Task statement:
Search the material below for the string "Left" and extract each line that has it.

Data for processing:

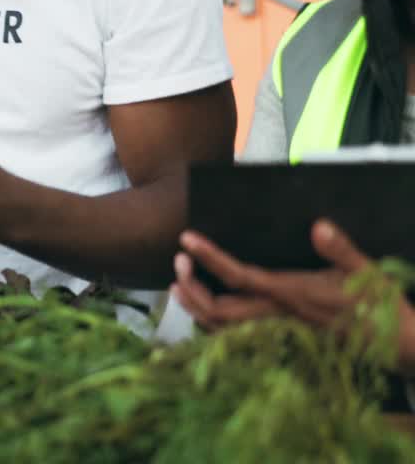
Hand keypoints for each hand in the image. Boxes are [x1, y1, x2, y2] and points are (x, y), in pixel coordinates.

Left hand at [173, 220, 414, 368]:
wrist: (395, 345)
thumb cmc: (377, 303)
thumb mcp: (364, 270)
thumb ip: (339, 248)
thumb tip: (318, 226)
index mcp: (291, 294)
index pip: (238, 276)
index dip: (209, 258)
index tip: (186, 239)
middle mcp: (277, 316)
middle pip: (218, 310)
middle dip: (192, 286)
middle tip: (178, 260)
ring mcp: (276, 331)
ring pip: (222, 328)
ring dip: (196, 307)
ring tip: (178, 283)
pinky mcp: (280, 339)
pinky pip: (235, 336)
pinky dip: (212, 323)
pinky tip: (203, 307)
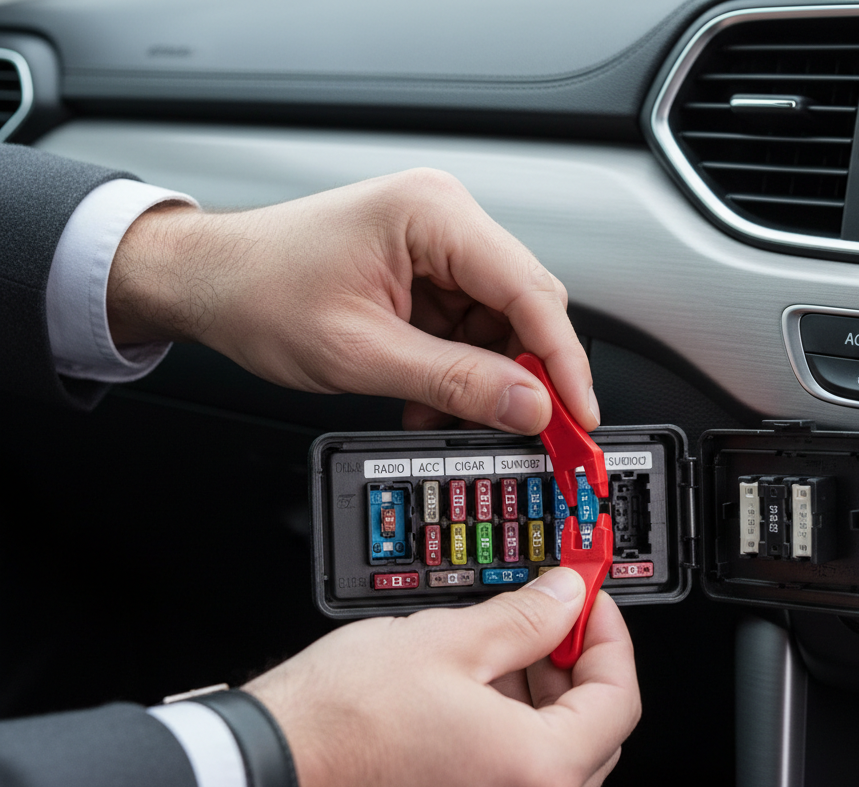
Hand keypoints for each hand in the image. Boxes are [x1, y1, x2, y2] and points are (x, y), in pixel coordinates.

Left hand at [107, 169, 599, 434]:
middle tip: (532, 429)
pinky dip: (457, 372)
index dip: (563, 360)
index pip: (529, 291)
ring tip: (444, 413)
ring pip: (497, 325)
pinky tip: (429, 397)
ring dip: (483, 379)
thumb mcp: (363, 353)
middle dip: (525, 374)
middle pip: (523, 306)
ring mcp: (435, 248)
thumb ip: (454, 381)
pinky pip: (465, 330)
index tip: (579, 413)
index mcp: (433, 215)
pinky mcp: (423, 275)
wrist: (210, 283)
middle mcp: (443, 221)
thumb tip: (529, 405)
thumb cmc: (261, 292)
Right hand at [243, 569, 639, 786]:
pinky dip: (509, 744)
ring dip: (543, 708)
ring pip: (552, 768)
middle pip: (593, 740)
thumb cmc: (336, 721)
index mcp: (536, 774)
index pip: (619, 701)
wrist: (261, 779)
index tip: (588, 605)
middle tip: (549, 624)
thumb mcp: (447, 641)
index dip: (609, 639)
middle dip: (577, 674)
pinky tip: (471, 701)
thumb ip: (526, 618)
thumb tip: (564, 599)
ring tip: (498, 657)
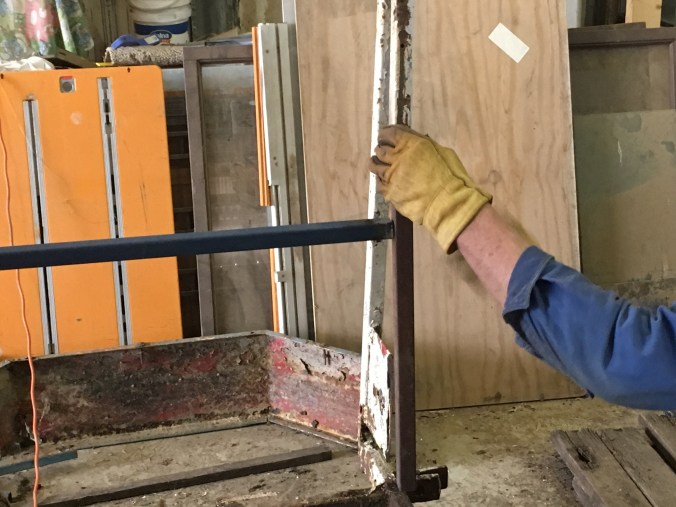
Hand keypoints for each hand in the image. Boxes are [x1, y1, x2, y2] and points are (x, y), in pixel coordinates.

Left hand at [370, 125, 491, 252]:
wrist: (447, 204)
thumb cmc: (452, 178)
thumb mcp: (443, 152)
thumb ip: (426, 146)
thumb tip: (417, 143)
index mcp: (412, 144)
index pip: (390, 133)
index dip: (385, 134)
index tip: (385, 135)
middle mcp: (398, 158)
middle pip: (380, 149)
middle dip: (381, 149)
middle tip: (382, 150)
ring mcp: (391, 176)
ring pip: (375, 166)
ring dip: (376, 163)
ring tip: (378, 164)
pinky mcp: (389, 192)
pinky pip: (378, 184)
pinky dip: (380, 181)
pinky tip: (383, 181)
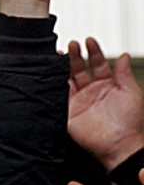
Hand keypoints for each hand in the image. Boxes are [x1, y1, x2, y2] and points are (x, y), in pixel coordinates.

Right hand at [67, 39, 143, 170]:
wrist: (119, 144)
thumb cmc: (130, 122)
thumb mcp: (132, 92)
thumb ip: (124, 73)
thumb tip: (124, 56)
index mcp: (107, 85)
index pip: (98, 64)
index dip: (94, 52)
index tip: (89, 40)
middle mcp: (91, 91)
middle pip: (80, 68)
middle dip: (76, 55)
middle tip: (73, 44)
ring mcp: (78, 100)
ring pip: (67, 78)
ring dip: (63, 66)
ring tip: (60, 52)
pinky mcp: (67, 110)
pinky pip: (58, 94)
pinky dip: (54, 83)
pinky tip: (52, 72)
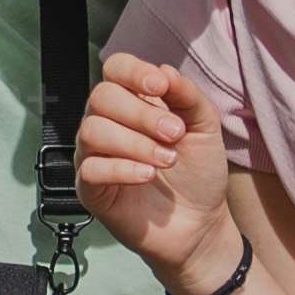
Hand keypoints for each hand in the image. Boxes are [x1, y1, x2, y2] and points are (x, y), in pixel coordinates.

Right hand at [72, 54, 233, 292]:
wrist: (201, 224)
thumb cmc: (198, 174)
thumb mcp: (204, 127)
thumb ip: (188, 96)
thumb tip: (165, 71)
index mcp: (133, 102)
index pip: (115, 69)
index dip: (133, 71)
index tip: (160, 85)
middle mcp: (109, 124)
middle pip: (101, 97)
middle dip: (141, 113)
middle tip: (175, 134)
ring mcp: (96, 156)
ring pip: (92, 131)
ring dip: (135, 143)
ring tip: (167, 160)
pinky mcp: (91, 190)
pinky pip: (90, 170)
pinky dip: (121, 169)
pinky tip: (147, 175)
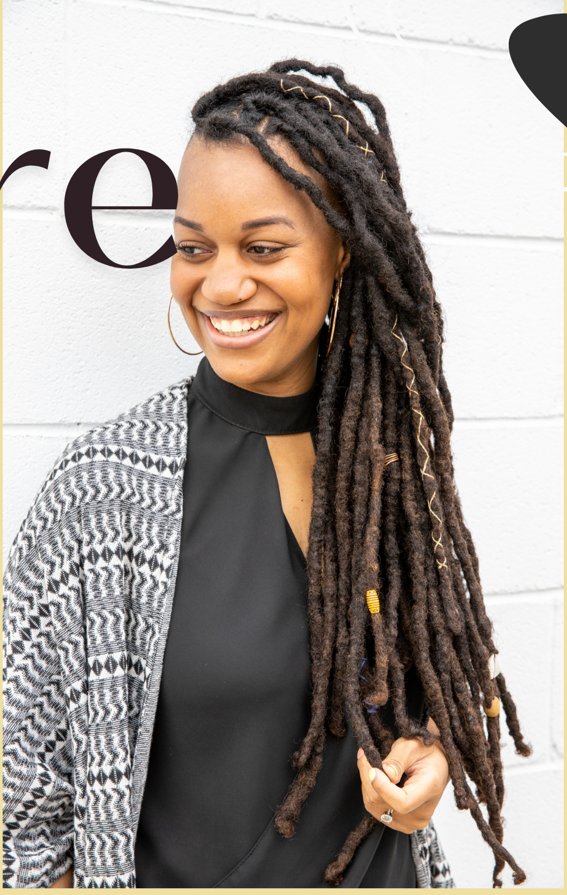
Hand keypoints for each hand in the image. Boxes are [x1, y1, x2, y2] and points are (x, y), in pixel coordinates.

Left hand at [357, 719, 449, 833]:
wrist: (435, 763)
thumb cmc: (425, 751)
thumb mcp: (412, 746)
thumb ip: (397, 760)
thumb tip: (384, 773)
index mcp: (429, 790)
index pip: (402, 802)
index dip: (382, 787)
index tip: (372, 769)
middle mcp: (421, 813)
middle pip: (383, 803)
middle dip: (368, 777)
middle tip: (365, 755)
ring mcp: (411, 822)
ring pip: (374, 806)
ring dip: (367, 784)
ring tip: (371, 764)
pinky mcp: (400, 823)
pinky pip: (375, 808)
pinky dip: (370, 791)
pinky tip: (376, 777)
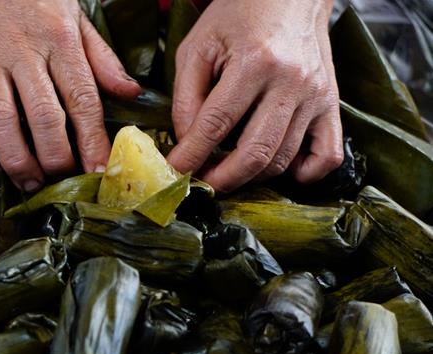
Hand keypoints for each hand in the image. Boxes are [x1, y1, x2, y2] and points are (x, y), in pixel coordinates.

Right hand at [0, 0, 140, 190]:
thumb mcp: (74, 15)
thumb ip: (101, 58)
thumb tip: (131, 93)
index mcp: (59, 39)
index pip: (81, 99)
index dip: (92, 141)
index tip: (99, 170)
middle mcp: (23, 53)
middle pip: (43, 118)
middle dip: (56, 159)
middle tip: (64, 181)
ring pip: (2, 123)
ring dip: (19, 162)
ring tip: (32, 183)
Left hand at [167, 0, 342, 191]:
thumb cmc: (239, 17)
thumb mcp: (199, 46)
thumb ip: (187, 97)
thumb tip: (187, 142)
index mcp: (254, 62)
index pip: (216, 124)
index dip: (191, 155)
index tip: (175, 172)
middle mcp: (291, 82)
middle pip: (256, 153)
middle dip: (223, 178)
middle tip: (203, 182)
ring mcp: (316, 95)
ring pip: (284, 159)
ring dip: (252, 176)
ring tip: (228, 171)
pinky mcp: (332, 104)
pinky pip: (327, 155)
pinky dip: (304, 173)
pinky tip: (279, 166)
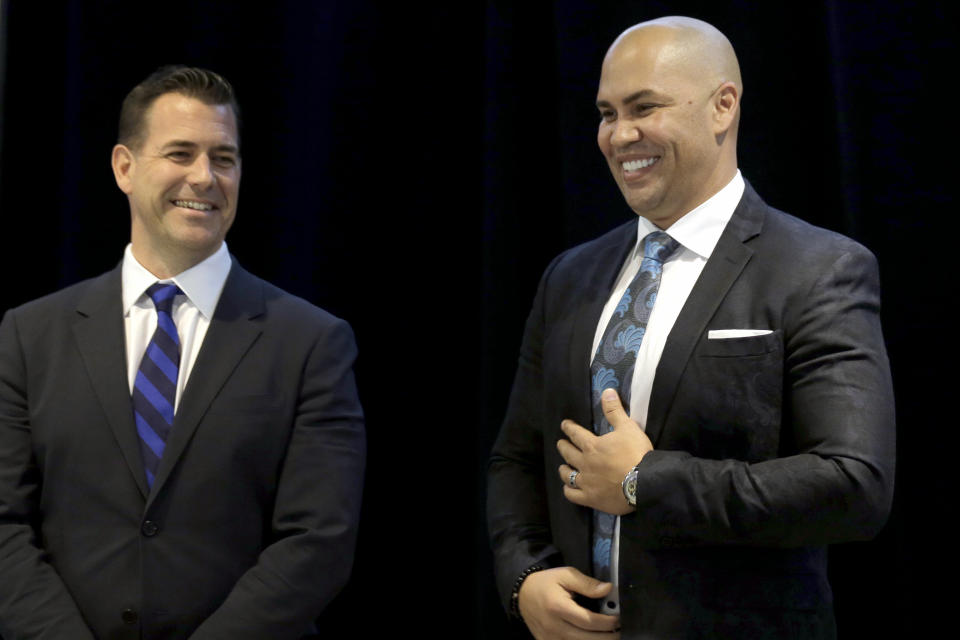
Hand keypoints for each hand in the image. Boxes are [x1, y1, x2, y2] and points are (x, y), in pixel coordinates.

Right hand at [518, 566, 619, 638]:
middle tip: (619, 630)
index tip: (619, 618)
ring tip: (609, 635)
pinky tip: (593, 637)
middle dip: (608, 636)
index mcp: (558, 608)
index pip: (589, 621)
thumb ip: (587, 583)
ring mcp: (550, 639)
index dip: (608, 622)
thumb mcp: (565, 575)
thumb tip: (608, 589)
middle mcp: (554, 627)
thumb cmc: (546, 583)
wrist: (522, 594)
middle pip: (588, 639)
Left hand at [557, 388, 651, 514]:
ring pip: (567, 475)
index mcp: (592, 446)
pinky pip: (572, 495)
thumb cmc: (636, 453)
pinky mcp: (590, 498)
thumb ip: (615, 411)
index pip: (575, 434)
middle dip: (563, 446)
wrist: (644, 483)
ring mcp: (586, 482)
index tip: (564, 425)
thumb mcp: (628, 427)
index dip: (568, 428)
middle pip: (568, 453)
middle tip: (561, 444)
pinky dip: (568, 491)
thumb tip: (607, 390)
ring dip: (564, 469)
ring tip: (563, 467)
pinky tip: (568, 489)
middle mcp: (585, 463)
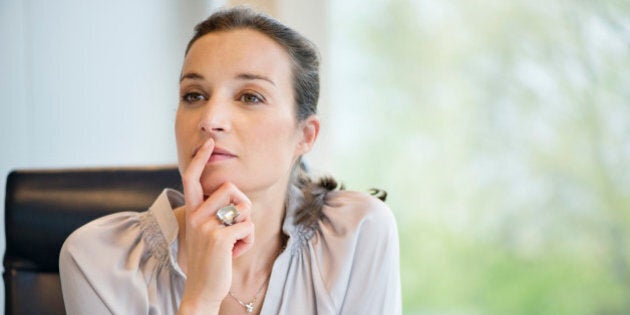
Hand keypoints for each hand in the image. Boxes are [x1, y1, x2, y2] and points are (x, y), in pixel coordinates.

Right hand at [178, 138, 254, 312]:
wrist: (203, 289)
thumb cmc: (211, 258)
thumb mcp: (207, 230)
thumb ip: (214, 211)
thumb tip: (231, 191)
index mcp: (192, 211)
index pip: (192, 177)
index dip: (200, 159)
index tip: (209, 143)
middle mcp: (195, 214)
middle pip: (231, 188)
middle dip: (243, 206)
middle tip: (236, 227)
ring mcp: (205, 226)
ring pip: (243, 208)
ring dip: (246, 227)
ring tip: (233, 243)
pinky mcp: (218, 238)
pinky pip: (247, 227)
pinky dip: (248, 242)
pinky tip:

Response to this task:
Left hand at [173, 220, 414, 368]:
Left hand at [107, 169, 599, 434]:
Left hand at [370, 125, 491, 252]:
Left hand at [357, 719, 449, 833]:
Left hand at [167, 0, 342, 191]:
Left hand at [557, 388, 651, 514]:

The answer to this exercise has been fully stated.